EXERCISE REQUIREMENTS:
Please give the listing again in full, leaving out its images.

PROVIDED MATERIAL:
[Start of section]
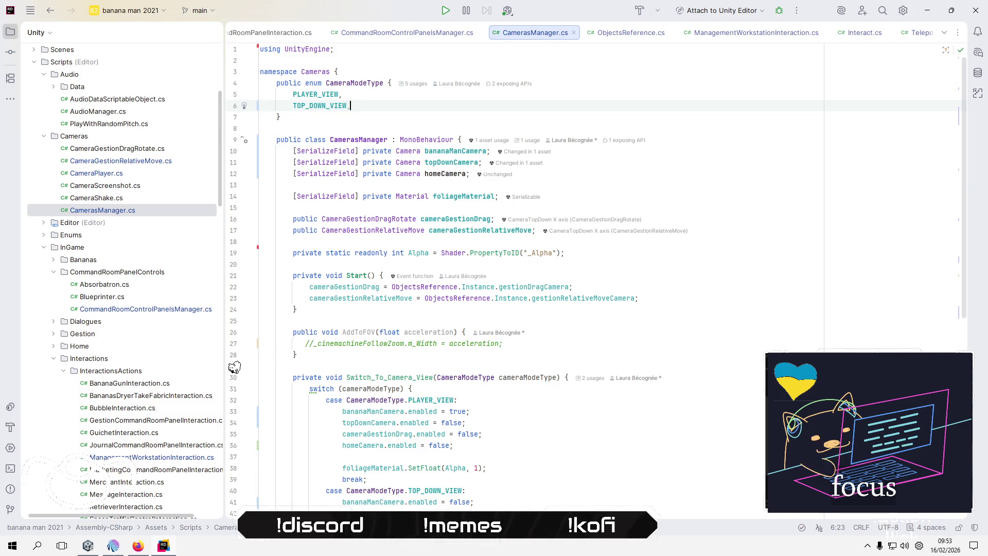
Add a HOME_VIEW entry to the CameraModeType enum after TOP_DOWN_VIEW.
type(",")
key("Return")
type("HOME")
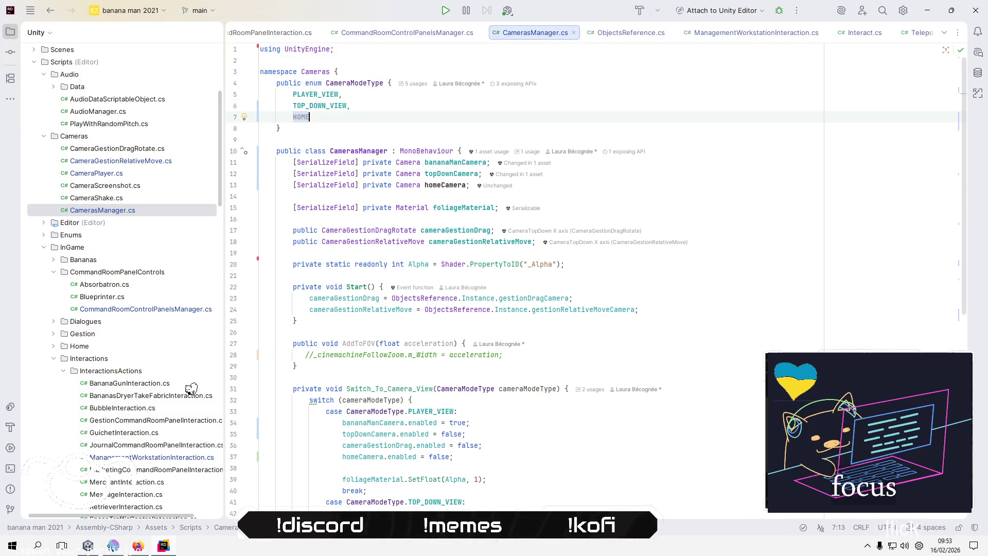
type("_VIEW")
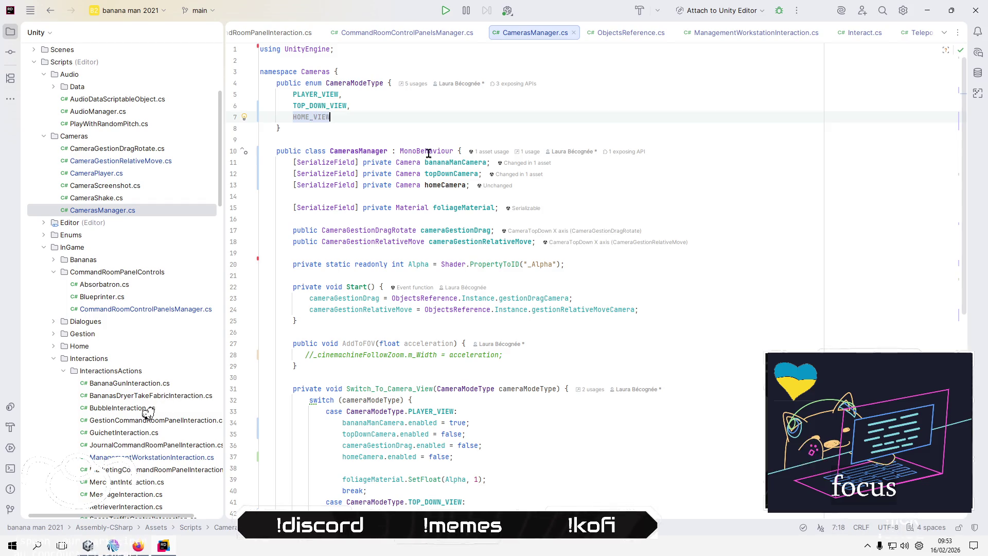
scroll(537, 419, "down", 4)
scroll(537, 419, "down", 3)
[End of section]
EXPECTED ANSWER:
Add a HOME_VIEW entry to the CameraModeType enum after TOP_DOWN_VIEW.
type(",")
key("Return")
type("HOME")
type("_VIEW")
scroll(537, 419, "down", 4)
scroll(537, 419, "down", 3)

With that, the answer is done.